Omdat `text(-)1 le cos(t) le 1` weet je dat de maxima van `v` liggen op `cos(t) = 1` , ofwel `t = k*2pi` .
Hiermee vind je de maximale snelheid en de coördinaten waarop de snelheid maximaal is:
`v(k*pi) = 4sqrt(4) = 8` .

Opgave 10

Bestudeer Voorbeeld 3.

a

Welke coördinaten heeft `P` wanneer de snelheid maximaal is?

b

Omdat de baan van `P` een keerpunt heeft, weet je dat de minimale snelheid `0` is.

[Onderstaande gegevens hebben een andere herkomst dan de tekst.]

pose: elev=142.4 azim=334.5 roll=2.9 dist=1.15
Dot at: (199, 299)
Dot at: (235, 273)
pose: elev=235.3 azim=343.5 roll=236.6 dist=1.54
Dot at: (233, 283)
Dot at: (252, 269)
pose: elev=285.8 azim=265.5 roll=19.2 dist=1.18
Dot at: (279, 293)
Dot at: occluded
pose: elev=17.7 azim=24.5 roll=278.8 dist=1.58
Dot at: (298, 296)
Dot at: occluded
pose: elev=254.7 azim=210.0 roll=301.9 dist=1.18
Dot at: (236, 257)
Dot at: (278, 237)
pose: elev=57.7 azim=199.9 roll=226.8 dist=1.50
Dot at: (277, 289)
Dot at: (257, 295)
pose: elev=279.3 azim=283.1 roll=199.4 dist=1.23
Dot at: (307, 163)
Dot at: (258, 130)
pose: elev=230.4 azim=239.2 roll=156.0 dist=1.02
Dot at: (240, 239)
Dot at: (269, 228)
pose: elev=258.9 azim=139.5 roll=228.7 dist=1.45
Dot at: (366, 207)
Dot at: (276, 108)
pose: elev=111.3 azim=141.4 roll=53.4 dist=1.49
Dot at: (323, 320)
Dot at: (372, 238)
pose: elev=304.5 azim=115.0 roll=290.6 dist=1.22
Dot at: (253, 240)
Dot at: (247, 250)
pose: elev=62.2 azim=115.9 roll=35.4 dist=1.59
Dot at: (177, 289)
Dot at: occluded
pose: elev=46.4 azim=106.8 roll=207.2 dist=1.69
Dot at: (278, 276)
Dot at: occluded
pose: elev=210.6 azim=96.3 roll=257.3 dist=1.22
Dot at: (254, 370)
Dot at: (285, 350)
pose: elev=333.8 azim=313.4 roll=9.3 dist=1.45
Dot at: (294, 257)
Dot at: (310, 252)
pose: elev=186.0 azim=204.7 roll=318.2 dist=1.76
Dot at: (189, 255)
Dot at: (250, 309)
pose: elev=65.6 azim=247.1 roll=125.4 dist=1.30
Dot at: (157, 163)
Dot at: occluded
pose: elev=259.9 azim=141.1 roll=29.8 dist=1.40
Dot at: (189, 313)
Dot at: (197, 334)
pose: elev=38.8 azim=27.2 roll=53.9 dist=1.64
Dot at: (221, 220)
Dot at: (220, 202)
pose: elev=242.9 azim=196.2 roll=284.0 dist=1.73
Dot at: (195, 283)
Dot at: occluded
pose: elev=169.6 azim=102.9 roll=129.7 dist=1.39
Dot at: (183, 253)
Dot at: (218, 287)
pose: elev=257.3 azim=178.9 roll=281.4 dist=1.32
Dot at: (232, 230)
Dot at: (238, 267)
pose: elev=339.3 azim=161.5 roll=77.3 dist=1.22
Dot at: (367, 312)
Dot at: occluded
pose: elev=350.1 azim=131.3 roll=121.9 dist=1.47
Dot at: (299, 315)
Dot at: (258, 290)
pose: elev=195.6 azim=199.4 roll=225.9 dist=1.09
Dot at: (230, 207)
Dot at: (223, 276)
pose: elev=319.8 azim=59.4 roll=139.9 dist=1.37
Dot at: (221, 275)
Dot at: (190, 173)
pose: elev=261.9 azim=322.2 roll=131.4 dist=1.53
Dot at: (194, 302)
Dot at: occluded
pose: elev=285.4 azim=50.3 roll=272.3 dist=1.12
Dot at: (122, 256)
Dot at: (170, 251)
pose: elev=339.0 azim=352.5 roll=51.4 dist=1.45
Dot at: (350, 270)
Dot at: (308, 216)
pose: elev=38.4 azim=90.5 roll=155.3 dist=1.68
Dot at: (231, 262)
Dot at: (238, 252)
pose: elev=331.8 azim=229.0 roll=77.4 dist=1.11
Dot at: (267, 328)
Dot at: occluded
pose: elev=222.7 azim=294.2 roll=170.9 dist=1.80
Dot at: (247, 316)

Toon aan dat dit ook volgt uit de formule voor `v` uit het voorbeeld.

c

Welke coördinaten heeft `P` wanneer de snelheid minimaal is?

Opgave 11

Neem de baan van punt `P` beschreven door de parametervoorstelling `(x(t), y(t)) = (2t^2 - 1, t^3 - 2t + 2)` .

a

Bereken de minimale baansnelheid van punt `P` .

b

Welke coördinaten heeft `P` als de snelheid minimaal is?

c

Beredeneer of er een maximale snelheid is.